The world is a robot.

This afternoon, I attended an excellent talk by Ken Goldberg about “cloud robotics” — the idea of building robots that are essentially taught and controlled by the Internet “cloud”. As Ken was talking, I had a moment of pure epiphany about cloud robotics and the “Internet of things“. I realized that the underlying assumptions about how this should all work are completely wrong.

First, a bit of a summary: in the traditional model, a robot is an autonomous (or semi-autonomous) object. Its behavior is pre-programmed into it, and it’s set loose to do whatever it does: build automobile chassis, or roll around your house vacuuming until it’s gotten every bit of the floor. These sorts of robots are extremely limited, because they can only deal with whatever it is they’re programmed to do in the first place. Your Roomba is very good at vacuuming your rug, but if it encounters a Coke can on the rug, it doesn’t know what to do with it — it either ignores it or it runs away in a robot’s version of existential dread.

“Cloud” robotics refers to the idea of robotic systems in which the behavior modeling is offloaded onto the Internet. A perfect example is Google’s self-driving car, which is absolutely incapable of driving itself around the most sedate of suburban neighborhoods without a constant connection to Google’s servers, which are processing the data from the car’s sensors and comparing it to maps and predicated behavior and reporting back to the car, adjusting its actions accordingly. In this sense, the self-driving car isn’t self-driving at all. There is no direct human intervention, but in a very real sense, it’s Google’s servers that are behind the wheel.

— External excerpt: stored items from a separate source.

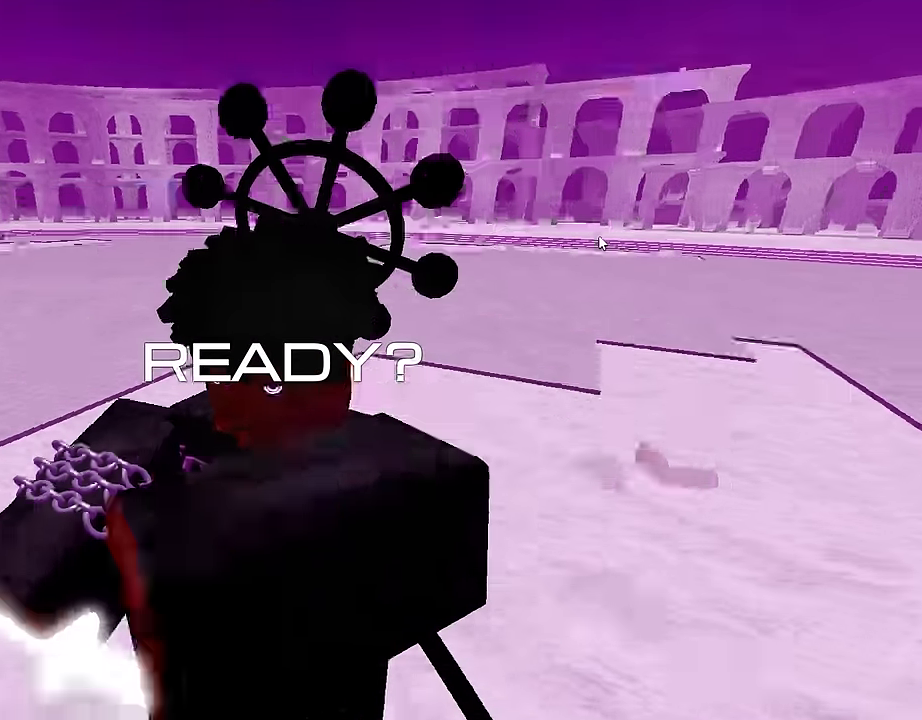
{"keys": ["a", "s"], "mouse": ["right"], "events": [[383, "s", "down"]]}
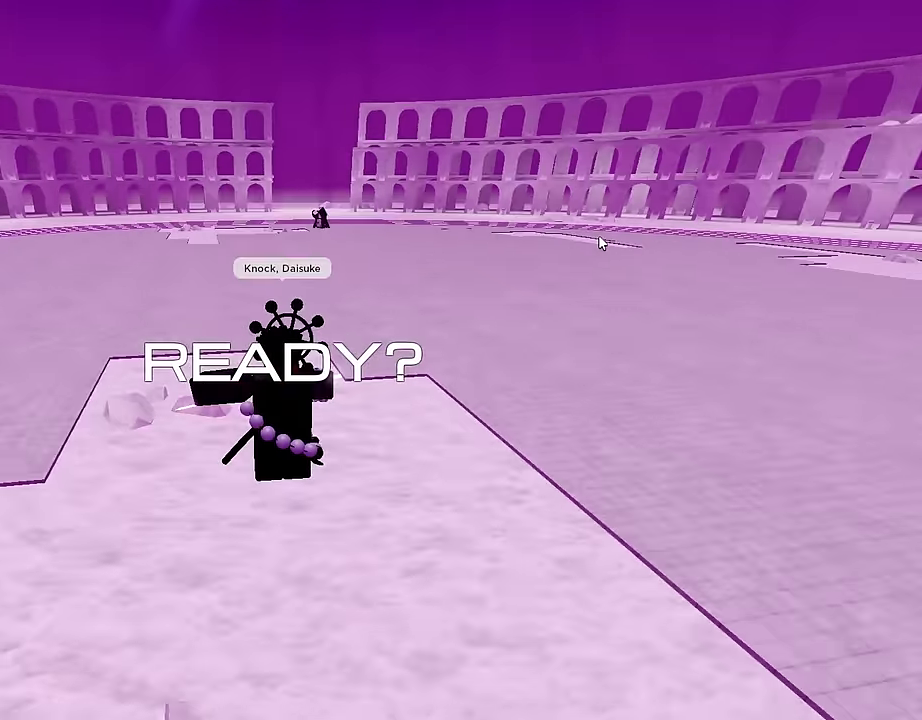
{"keys": ["a"], "mouse": ["right"], "events": [[400, "s", "up"]]}
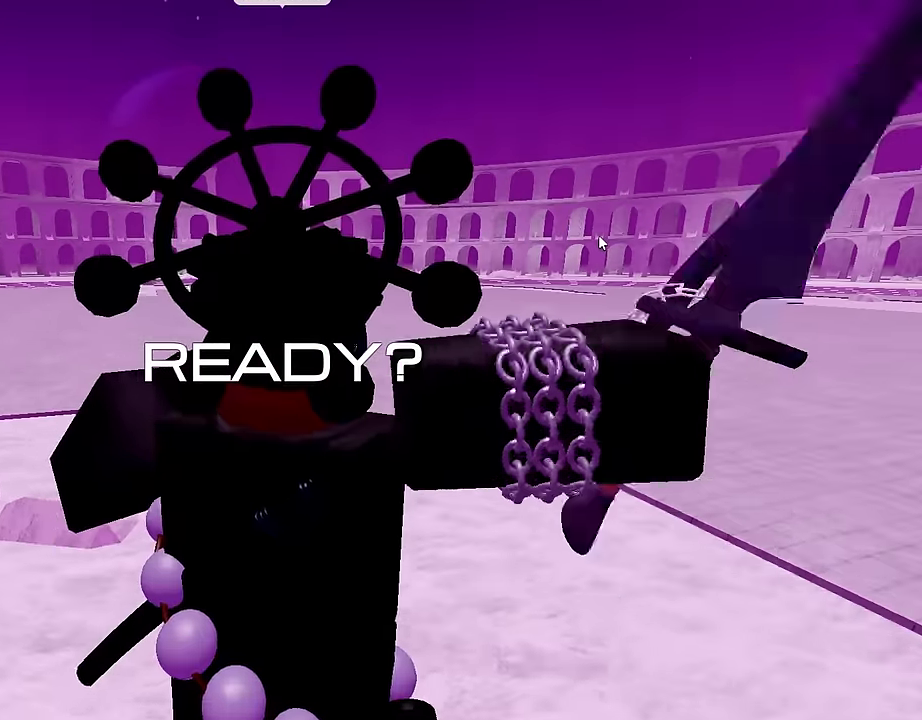
{"keys": ["a", "s"], "mouse": ["right"], "events": [[316, "s", "down"], [416, "s", "up"], [450, "s", "down"]]}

There’s a lot of work being done in this area, to make robots smarter and in less need of human intervention. Ken talked about the idea, for example, of a robot that uploads pictures of an unfamiliar item to the cloud, which interprets the picture, deciphers what the object is, and returns instructions to the robot on how to deal with it. If algorithms break down, we can even foresee a future in which robots “call in” to humans, who “tell” the robot how best to proceed.

This is all well and good and presents a rosy future, but the fact is that at the moment this is all a fantasy. Right now, there’s no standard way for robots to communicate with the cloud, and even if there were, there’s no standard way for that communication to be translated into action. Every robot works differently, every robot design is unique; one would have to write an entire software stack to deal with each and every model of robot.

In fact, robots in 2013 are very much like musical synthesizers were, up until the late 1980s. This is a digression, but bear with me.

If I showed up on the doorstep of a forward-thinking musician in 1979 or so and asked them to define a synthesizer, they’d tell me that it was an electronic device that made sounds. Synths were boxes, with a “brain” which took signals from an input controller — usually, but not always, a piano-style keyboard — and turned them into audio signals that were sent to an output (usually a speaker or a mixing board for recording). Though the principles of synthesis were pretty much the same, every synth went about it in a different way: the “brain” of a Moog was totally different from that of a Buchla, for example, and in many cases they even handled the input from their keyboards totally differently. Everyone was, not so much reinventing the wheel, but inventing their own wheel.

It occurred to somebody in the late 1970s that it would be really useful if you could control multiple synths from the same keyboard, or even figure out a way to record a series of notes that could be “played back” on a synth live, to allow much more complicated music than could be performed by a single person with one or even two keyboards. But at the time, there was no real way to accomplish this, due to the sui generis nature of every synth.

A lot of goofy hacks and kludges were invented to solve this problem — including devices that sat atop the keyboards of different synths and physically pressed the notes, using solenoids — until a group of nerds invented something called MIDI, or Musical Instrument Digital Interface, in the early 1980s — a protocol for allowing synthesizers to communicate amongst one another that is still the de facto standard today.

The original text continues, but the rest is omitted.